All through his career, Schwartz had filled his classes with his observations about the nature of life, and especially about his deeply-felt belief that our culture presses onto us standards which aren't to our benefit. He believed that people were pressured to feel embarrassed if they said something they deeply felt, or if they made a minor mistake or dared to enjoy something such as dancing, his own favorite hobby which he practiced with glee until his condition made him physically unable to do it.
When the professor was diagnosed with the fatal and wasting ailment, one of his colleagues had gathered a small collection of the nuggets of wisdom which he had dispensed, and published it. Here are just a few of Morrie's words of wisdom:
Once you know how to die, then you really know how to live.
Love always wins.
Death ends a life, but not a relationship.
Forgive yourself. Forgive others. Don't wait.
Never do work that uses, hurts or degrades people. Never make money off the sweat and pain of others.
When he graduated, Albom had promised Morrie that he would always remain in touch. Now, that he saw his former teacher discussing his own coming death, he decided to fly to Boston and visit.

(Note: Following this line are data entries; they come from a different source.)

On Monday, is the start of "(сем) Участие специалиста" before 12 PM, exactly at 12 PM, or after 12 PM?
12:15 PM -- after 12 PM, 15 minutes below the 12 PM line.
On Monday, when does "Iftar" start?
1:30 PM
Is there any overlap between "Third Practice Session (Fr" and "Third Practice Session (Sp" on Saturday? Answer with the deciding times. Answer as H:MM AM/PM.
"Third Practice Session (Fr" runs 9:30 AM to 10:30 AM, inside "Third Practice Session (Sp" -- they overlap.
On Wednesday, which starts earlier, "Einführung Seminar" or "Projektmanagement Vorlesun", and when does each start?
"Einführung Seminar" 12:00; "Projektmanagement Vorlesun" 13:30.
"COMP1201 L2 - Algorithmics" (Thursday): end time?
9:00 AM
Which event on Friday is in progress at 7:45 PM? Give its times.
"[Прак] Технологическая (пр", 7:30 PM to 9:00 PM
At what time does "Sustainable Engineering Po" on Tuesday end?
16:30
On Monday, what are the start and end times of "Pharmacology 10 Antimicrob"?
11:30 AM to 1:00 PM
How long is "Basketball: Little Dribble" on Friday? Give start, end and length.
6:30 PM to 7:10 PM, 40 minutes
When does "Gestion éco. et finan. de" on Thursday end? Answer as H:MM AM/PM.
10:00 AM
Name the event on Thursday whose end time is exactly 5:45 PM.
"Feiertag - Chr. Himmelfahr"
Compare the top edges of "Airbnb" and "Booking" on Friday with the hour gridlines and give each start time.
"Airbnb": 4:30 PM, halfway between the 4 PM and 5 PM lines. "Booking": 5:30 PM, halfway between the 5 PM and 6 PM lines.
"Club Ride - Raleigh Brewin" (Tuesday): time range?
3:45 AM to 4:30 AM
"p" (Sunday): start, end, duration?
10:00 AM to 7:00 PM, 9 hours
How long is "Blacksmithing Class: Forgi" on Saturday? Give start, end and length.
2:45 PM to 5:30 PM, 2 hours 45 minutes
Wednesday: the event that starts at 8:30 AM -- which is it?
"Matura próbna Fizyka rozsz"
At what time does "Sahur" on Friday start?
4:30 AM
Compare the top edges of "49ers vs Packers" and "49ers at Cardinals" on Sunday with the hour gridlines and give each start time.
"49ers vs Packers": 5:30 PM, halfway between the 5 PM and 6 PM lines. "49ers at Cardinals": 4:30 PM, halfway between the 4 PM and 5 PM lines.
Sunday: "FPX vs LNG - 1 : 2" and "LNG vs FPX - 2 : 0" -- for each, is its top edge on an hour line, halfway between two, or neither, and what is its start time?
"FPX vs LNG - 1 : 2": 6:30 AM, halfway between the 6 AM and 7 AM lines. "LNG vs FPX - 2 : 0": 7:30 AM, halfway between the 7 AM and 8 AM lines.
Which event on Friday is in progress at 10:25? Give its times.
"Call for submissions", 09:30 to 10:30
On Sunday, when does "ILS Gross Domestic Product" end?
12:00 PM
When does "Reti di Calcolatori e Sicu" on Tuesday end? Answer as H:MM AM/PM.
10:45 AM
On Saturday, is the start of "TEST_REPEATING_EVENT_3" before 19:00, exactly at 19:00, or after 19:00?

The reunion of the two men was very positive, but it might have been a simple encounter. Instead, fate seemed to intervene once again. The employees of the newspaper for which he worked, went out on strike. Albom decided that rather than just sit around, awaiting the settlement of the strike, he would fly back to Boston, once per week, on Tuesdays.
The result was 14 visits, at each of which, the professor was weaker and having more trouble with simply living. Morrie's wife was a professor at the Massachusetts Institute of Technology. When her husband fell ill, she had planned to quit her job, to supervise his care, but he forbade it for several reasons.
He felt that she would need her job to support herself when he was gone. He felt that she would need her income to live while he was dying, as his was coming to an end. He felt that without her own life, she would shrivel and become closed-in by life. All of these concerns and more were part of his thinking.
Morrie was soon surrounded by caretakers and health care workers, and he enjoyed their company and the things he was able to continue doing, because of their help, but his former student's visits became a positive thing because they weren't in response to his illness, but in response to his living.
Albom went on to write a number of other works, both of fiction and non-fiction, but ''Tuesdays with Morrie'' remains his best-known and most popular creation.
I am greatly looking forward to having it all enacted right here in our own community. I hope you'll make the effort to share it all at the Spire in May.